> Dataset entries
• • • • •

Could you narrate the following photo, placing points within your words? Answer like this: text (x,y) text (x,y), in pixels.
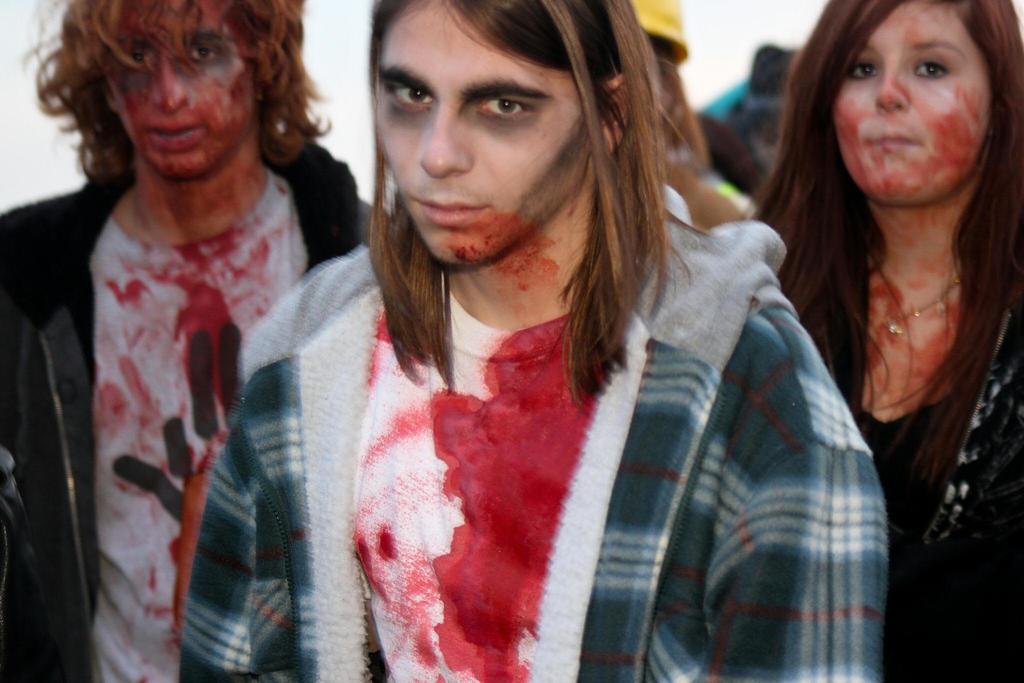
In the foreground of the picture (690,313) there is a person (451,378), with a blood stained t-shirt (426,476). In the middle of the picture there are group of people (729,111). The background (336,60) is blurred. In this picture the people (172,331) are with makeup (182,161), might be during halloween.
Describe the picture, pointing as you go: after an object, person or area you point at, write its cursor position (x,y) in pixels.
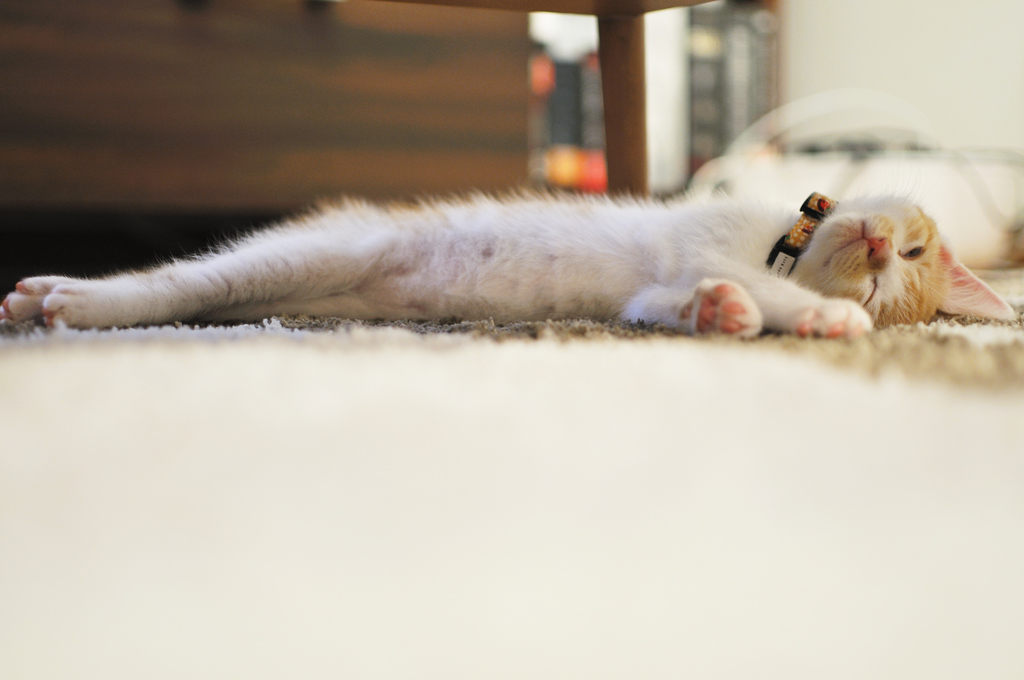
In the center of the image (624,282) there is a cat (638,303) sleeping on the carpet (620,393).
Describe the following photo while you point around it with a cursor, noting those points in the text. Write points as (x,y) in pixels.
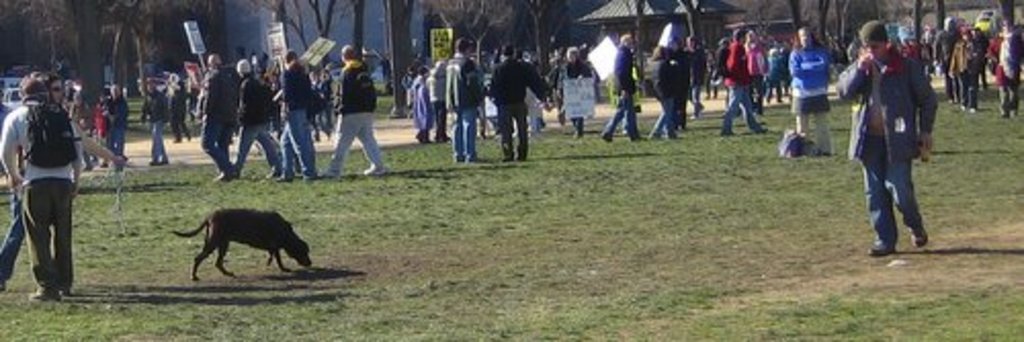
In this image we can see many people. There are many trees (81,57) in the image. There is a grassy land (751,156) in the image. There is a dog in the image. There is an object (785,155) placed on the ground (772,158). There are buildings (378,26) in the image. There is a vehicle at the left side of the image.
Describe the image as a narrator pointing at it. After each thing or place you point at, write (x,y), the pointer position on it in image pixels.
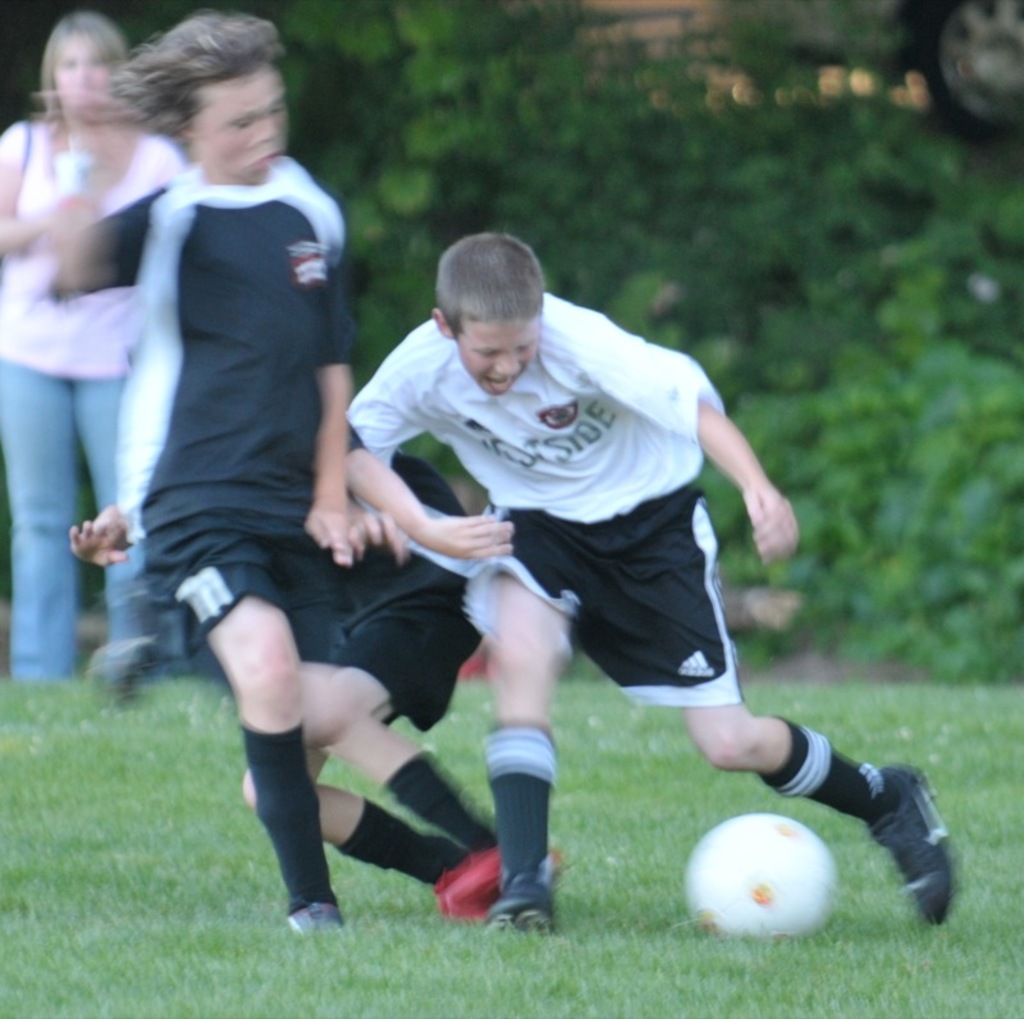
In the foreground (112,739) I can see three persons (918,843) are playing a football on the ground (632,872). In the background (709,251) I can see trees (597,286) and a woman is standing. This image is taken during a day on the ground (66,857).
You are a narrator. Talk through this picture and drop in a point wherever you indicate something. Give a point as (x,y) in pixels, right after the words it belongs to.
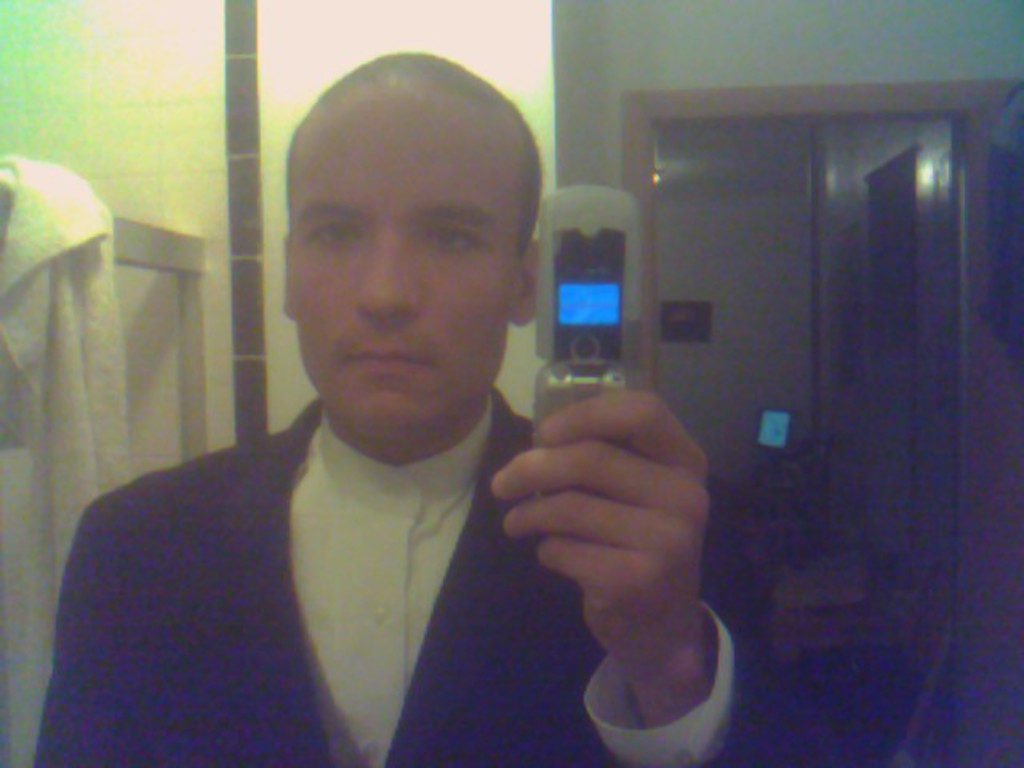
In this image I see a man (468,345) who is wearing white and black dress (375,578) and I see that he is holding a phone (599,266) in his hand (599,432). In the background (16,175) I see the towel (11,215) over here and I see the wall (264,90) and it is dark over here.
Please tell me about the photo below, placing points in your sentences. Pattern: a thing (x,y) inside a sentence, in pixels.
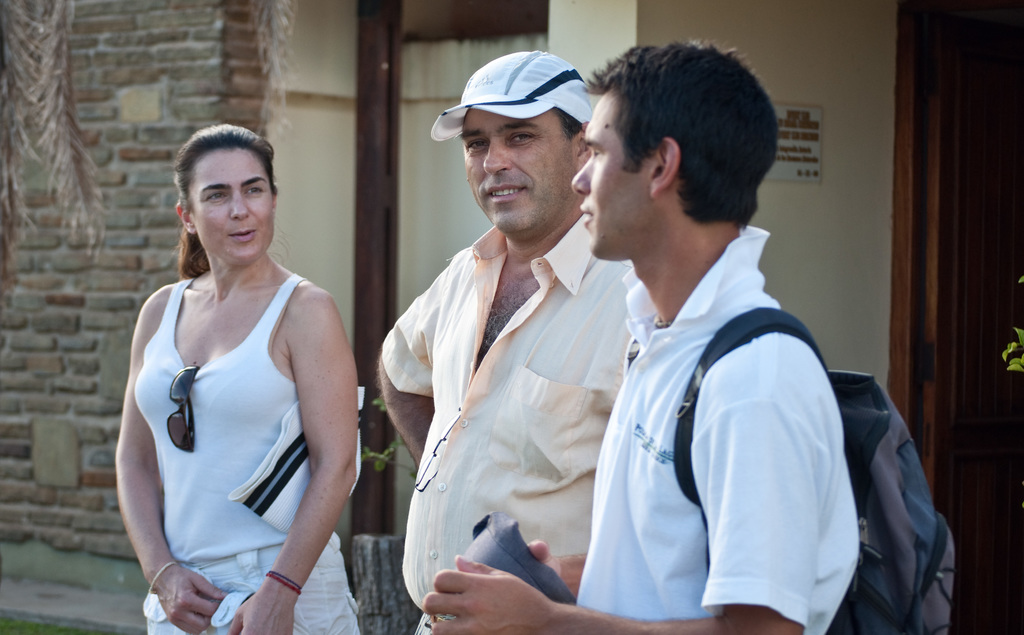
This image consists of three persons (459,487). On the left (305,537), we can see a woman (281,588) wearing a white dress (184,486). In the front (880,518), we can see a man (829,520) wearing a backpack (861,596). In the background (110,179), there is a house (860,59) along with a door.
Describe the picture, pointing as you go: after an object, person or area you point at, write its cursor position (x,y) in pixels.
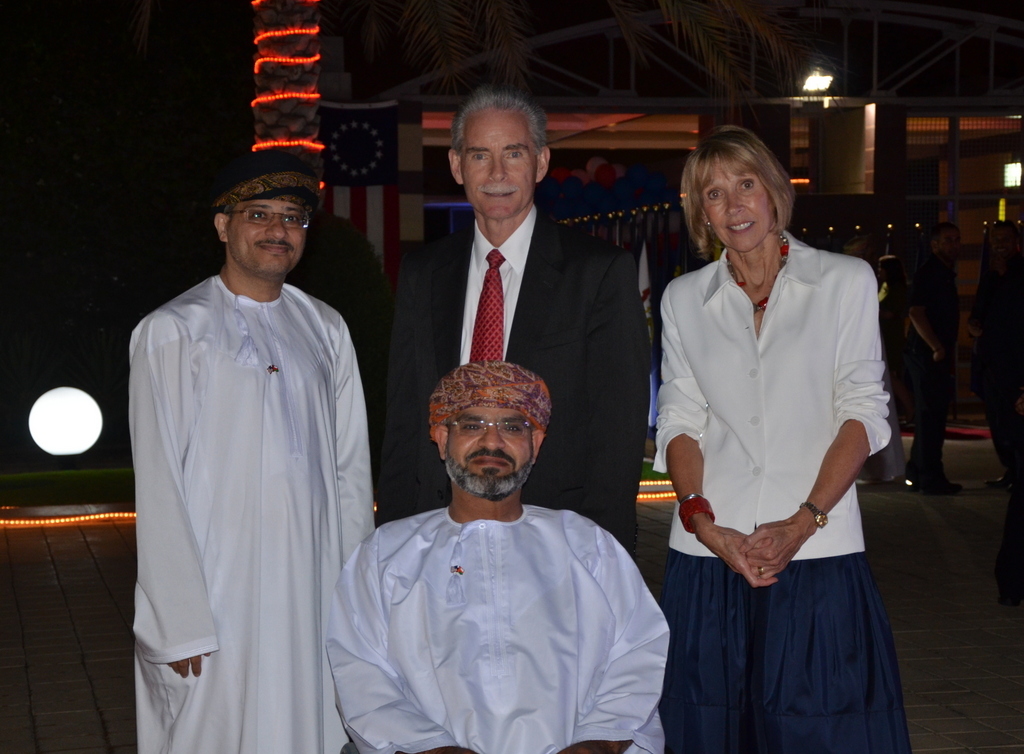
Here in this picture, in the front (499,466) we can see a man (479,589) sitting over a place and behind him we can see three other people (556,320) standing and we can see all of them are smiling and two of them are wearing spectacles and behind them we can see a store (863,144) present and we can also see lights (32,409) present over there and we can see a tree (270,88) decorated with lights (269,34) and we can also see other people (1008,234) standing in the far.
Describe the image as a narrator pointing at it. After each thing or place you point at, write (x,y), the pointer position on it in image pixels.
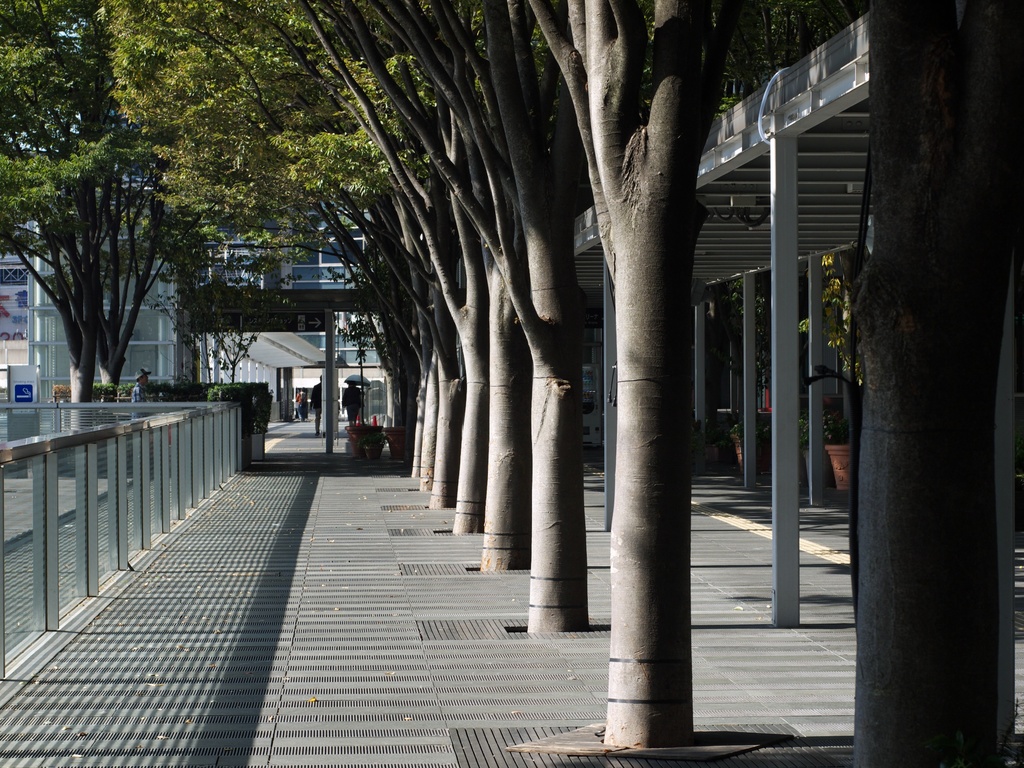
In this picture there are few trees (575,462) in the right corner (984,695) and there is a fence (163,449) in the left corner (124,509) and there are trees (181,256), buildings (240,276) and few people (318,393) in the background (272,369).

• • • • •

> YOUR GOAL
Repeat the records above exactly, omitting every picture.

> EXPECTED ANSWER
Could you narrate the following photo, placing points within your words? Answer like this: text (x,y) text (x,y), in pixels.
In the foreground of the picture (690,313) there is a person (451,378), with a blood stained t-shirt (426,476). In the middle of the picture there are group of people (729,111). The background (336,60) is blurred. In this picture the people (172,331) are with makeup (182,161), might be during halloween.
Describe the picture, pointing as you go: after an object, person or area you point at, write its cursor position (x,y) in pixels.
In the center of the image (624,282) there is a cat (638,303) sleeping on the carpet (620,393).
Describe the following photo while you point around it with a cursor, noting those points in the text. Write points as (x,y) in pixels.
In this image we can see many people. There are many trees (81,57) in the image. There is a grassy land (751,156) in the image. There is a dog in the image. There is an object (785,155) placed on the ground (772,158). There are buildings (378,26) in the image. There is a vehicle at the left side of the image.
Describe the image as a narrator pointing at it. After each thing or place you point at, write (x,y), the pointer position on it in image pixels.
In the foreground (112,739) I can see three persons (918,843) are playing a football on the ground (632,872). In the background (709,251) I can see trees (597,286) and a woman is standing. This image is taken during a day on the ground (66,857).
You are a narrator. Talk through this picture and drop in a point wherever you indicate something. Give a point as (x,y) in pixels, right after the words it belongs to.
In this image I see a man (468,345) who is wearing white and black dress (375,578) and I see that he is holding a phone (599,266) in his hand (599,432). In the background (16,175) I see the towel (11,215) over here and I see the wall (264,90) and it is dark over here.
Please tell me about the photo below, placing points in your sentences. Pattern: a thing (x,y) inside a sentence, in pixels.
This image consists of three persons (459,487). On the left (305,537), we can see a woman (281,588) wearing a white dress (184,486). In the front (880,518), we can see a man (829,520) wearing a backpack (861,596). In the background (110,179), there is a house (860,59) along with a door.
Describe the picture, pointing as you go: after an object, person or area you point at, write its cursor position (x,y) in pixels.
Here in this picture, in the front (499,466) we can see a man (479,589) sitting over a place and behind him we can see three other people (556,320) standing and we can see all of them are smiling and two of them are wearing spectacles and behind them we can see a store (863,144) present and we can also see lights (32,409) present over there and we can see a tree (270,88) decorated with lights (269,34) and we can also see other people (1008,234) standing in the far.
Describe the image as a narrator pointing at it. After each thing or place you point at, write (x,y), the pointer position on it in image pixels.
In this picture there are few trees (575,462) in the right corner (984,695) and there is a fence (163,449) in the left corner (124,509) and there are trees (181,256), buildings (240,276) and few people (318,393) in the background (272,369).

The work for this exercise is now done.